The analytical implications for Nigeria are sobering.

Fiscal sustainability is increasingly precarious when borrowing fills revenue gaps without expanding productive capacity. Development indicators, from life expectancy to educational attainment, stagnate when capital investment falters. Investor confidence wanes amid chronic under-execution and cash-flow uncertainty. Perhaps most damaging, budget credibility erodes. When approved budgets diverge markedly from actual releases, democratic oversight weakens and public trust declines.

The paradox is not merely technical; it is structural and generational. A nation that consistently underfunds its capital base mortgages its future.

Roads not built today mean higher logistics costs tomorrow. Hospitals not upgraded today mean weaker human capital tomorrow. Schools not rehabilitated today mean lower productivity tomorrow.

Nigeria stands at a fiscal crossroads. Continuing on the present trajectory risks entrenching a debt-heavy, low-investment equilibrium characterized by slow growth and fragile development outcomes.

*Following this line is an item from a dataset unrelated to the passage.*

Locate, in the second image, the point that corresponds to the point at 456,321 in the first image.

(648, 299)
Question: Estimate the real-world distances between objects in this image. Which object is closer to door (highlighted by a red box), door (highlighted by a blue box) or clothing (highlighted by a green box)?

Reversing course requires deliberate reform: strengthening domestic revenue mobilization, reprioritizing expenditure toward capital formation, enforcing stricter budget credibility standards, enhancing transparency in service-wide votes, and institutionalizing disciplined project execution frameworks.

Capital budgets must cease to be ceremonial artifacts. They must become credible instruments of transformation.

Until approved money consistently translates into completed projects, Nigeria’s capital budgets will remain what they have too often been in recent years: promises printed in trillions, but starved in reality.